A light is on in my father’s study.

“Still up?” he says, and we are silent,

looking at the harbor lights,

listening to the surf

and the creak of coconut boughs.

 

He is working late on cases.

No impassioned speech! He argues from evidence,

actually pacing out and measuring,

while the fans revolving on the ceiling

winnow the true from the false.

 

Once he passed a brass curtain rod

through a head made out of plaster

and showed the jury the angle of fire –

where the murderer must have stood.

For years, all through my childhood,

if I opened a closet... bang!

There would be the dead man’s head

with a black hole in the forehead.

 

All the arguing in the world

will not stay the moon.

She has come all the way from Russia

to gaze for a while in a mango tree

and light the wall of a veranda,

before resuming her interrupted journey

beyond the harbor and the lighthouse

at Port Royal, turning away

from land to the open sea.

 

Yet, nothing in nature changes, from that day to this,

she is still the mother of us all.

I can see the drifting offshore lights,

black posts where the pelicans brood.

 

And the light that used to shine

at night in my father’s study

now shines as late in mine.

 

Trabalhando até tarde no escritório

(George W. Adamson: ilustrador anglo-americano) 

 

Trabalhando Até Tarde

 

Uma luz está acesa no gabinete de meu pai.

“Ainda acordado?”, diz ele, e estamos em silêncio,

olhando as luzes do porto,

ouvindo a rebentação das ondas

e o estalar das frondes dos coqueiros.

 

Ele está se empenhando até tarde nos casos.

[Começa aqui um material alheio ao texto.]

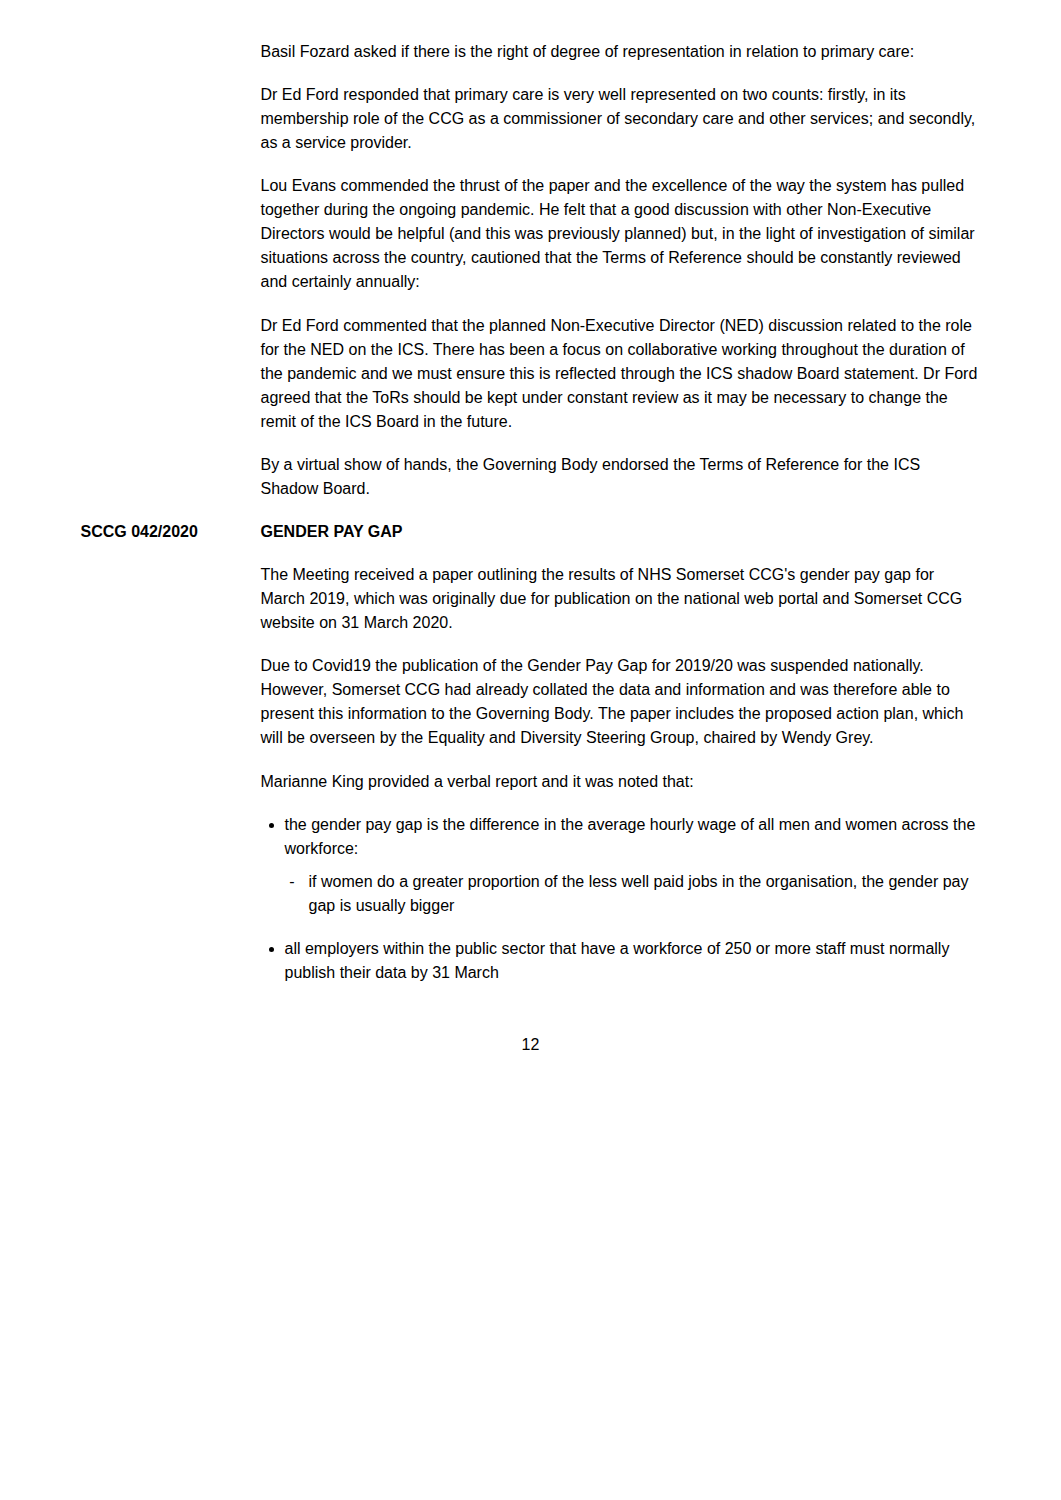Basil Fozard asked if there is the right of degree of representation in relation to primary care:
Dr Ed Ford responded that primary care is very well represented on two counts: firstly, in its membership role of the CCG as a commissioner of secondary care and other services; and secondly, as a service provider.
Lou Evans commended the thrust of the paper and the excellence of the way the system has pulled together during the ongoing pandemic. He felt that a good discussion with other Non-Executive Directors would be helpful (and this was previously planned) but, in the light of investigation of similar situations across the country, cautioned that the Terms of Reference should be constantly reviewed and certainly annually:
Dr Ed Ford commented that the planned Non-Executive Director (NED) discussion related to the role for the NED on the ICS. There has been a focus on collaborative working throughout the duration of the pandemic and we must ensure this is reflected through the ICS shadow Board statement. Dr Ford agreed that the ToRs should be kept under constant review as it may be necessary to change the remit of the ICS Board in the future.
By a virtual show of hands, the Governing Body endorsed the Terms of Reference for the ICS Shadow Board.
SCCG 042/2020
GENDER PAY GAP
The Meeting received a paper outlining the results of NHS Somerset CCG's gender pay gap for March 2019, which was originally due for publication on the national web portal and Somerset CCG website on 31 March 2020.
Due to Covid19 the publication of the Gender Pay Gap for 2019/20 was suspended nationally. However, Somerset CCG had already collated the data and information and was therefore able to present this information to the Governing Body. The paper includes the proposed action plan, which will be overseen by the Equality and Diversity Steering Group, chaired by Wendy Grey.
Marianne King provided a verbal report and it was noted that:
the gender pay gap is the difference in the average hourly wage of all men and women across the workforce:
if women do a greater proportion of the less well paid jobs in the organisation, the gender pay gap is usually bigger
all employers within the public sector that have a workforce of 250 or more staff must normally publish their data by 31 March
12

Nada de discursos arrebatados! Argumenta a partir das provas,

de fato, movendo-se de um lado ao outro a medir os passos,

enquanto as hélices girantes do ventilador de teto

apartam o verdadeiro do falso.

 

Certa vez, passou um varão de cortina de latão

através de uma cabeça feita de gesso

para mostrar ao júri o ângulo de tiro –

em cujo vão o assassino teria se postado.

Durante anos, ao longo de toda a minha infância,

se abrisse um armário... bang!

Haveria a cabeça do homem morto

com uma negra perfuração na testa.

 

Toda a arguição do mundo

não haverá de ficar estacionada na lua.

Ela terá vindo integralmente da Rússia

para observar por um tempo uma mangueira

e iluminar a parede de uma varanda,

antes de retomar a sua interrompida viagem

para além da angra e do farol

em Port Royal, desviando-se da terra

em direção ao mar aberto.

 

No entanto, não se veem mudanças na natureza,

desde aquele dia até o presente:

ela continua a ser a mãe de todos nós.

Posso ver as luzes costeiras flutuantes,

os postes negros onde nidificam os pelicanos.

 

E a luz que costumava brilhar

durante a noite no gabinete de meu pai,

brilha agora tão tarde no meu.

 

Referência:

 

SIMPSON, Louis. Working late. In: __________. People live here: selected poems 1949-83. Rochester, NY: BOA Editions, 1983. p. 168.